> _Exercise instructions_: The data below holds a line containing "while(root != nullptr)" and a line containing "if (mostRight != nullptr)"; please quote exactly those two lines and every line between them, and nothing else.

> _Record excerpts_:
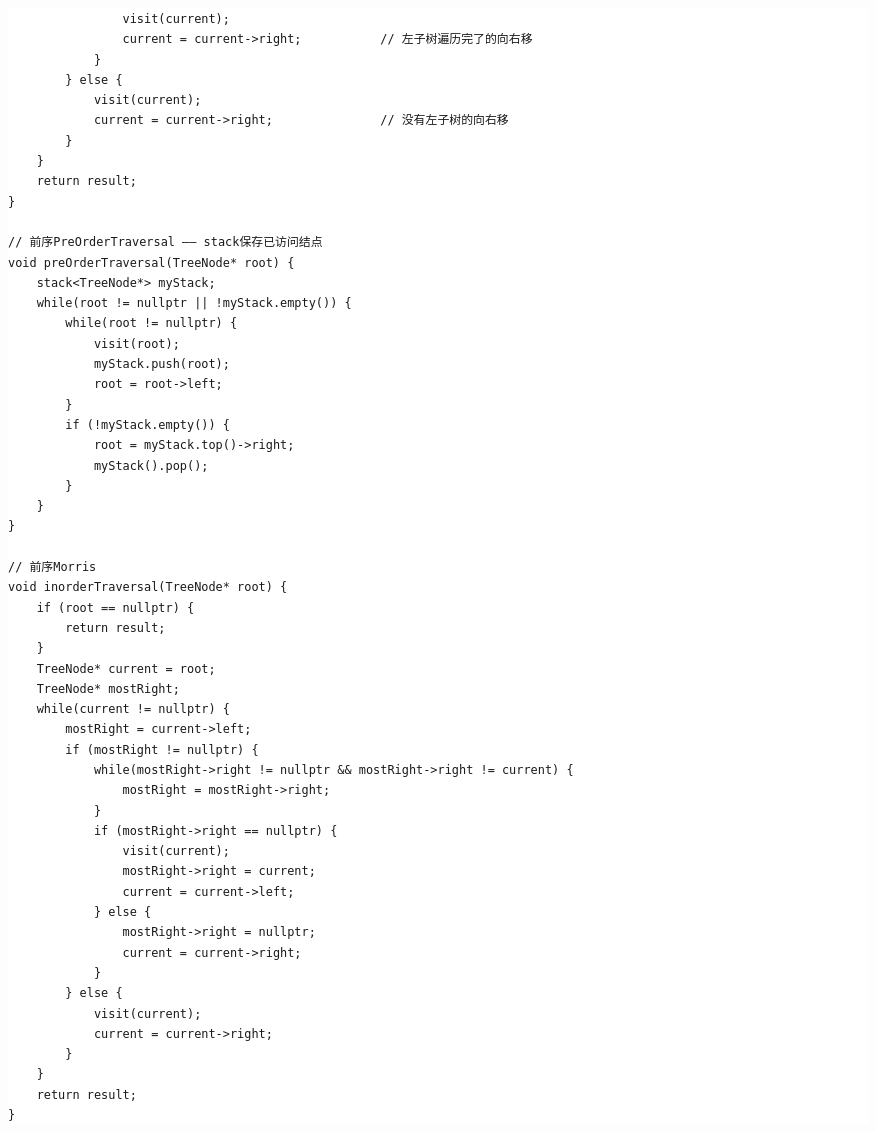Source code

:                     visit(current);
                    current = current->right;			// 左子树遍历完了的向右移
                }
            } else {
                visit(current);
                current = current->right;				// 没有左子树的向右移
            }
        }
        return result;
    }
    
    // 前序PreOrderTraversal —— stack保存已访问结点
    void preOrderTraversal(TreeNode* root) {
        stack<TreeNode*> myStack;
        while(root != nullptr || !myStack.empty()) {
            while(root != nullptr) {
                visit(root);
                myStack.push(root);
                root = root->left;
            }
            if (!myStack.empty()) {
                root = myStack.top()->right;
                myStack().pop();
            }
        }
    }
    
    // 前序Morris
    void inorderTraversal(TreeNode* root) {
        if (root == nullptr) {
            return result;
        }
        TreeNode* current = root;
        TreeNode* mostRight;
        while(current != nullptr) {
            mostRight = current->left;
            if (mostRight != nullptr) {
                while(mostRight->right != nullptr && mostRight->right != current) {
                    mostRight = mostRight->right;
                }
                if (mostRight->right == nullptr) {
                    visit(current);
                    mostRight->right = current;
                    current = current->left;
                } else {
                    mostRight->right = nullptr;
                    current = current->right;
                }
            } else {
                visit(current);
                current = current->right;
            }
        }
        return result;
    }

> _Response to this task_:
            while(root != nullptr) {
                visit(root);
                myStack.push(root);
                root = root->left;
            }
            if (!myStack.empty()) {
                root = myStack.top()->right;
                myStack().pop();
            }
        }
    }
    
    // 前序Morris
    void inorderTraversal(TreeNode* root) {
        if (root == nullptr) {
            return result;
        }
        TreeNode* current = root;
        TreeNode* mostRight;
        while(current != nullptr) {
            mostRight = current->left;
            if (mostRight != nullptr) {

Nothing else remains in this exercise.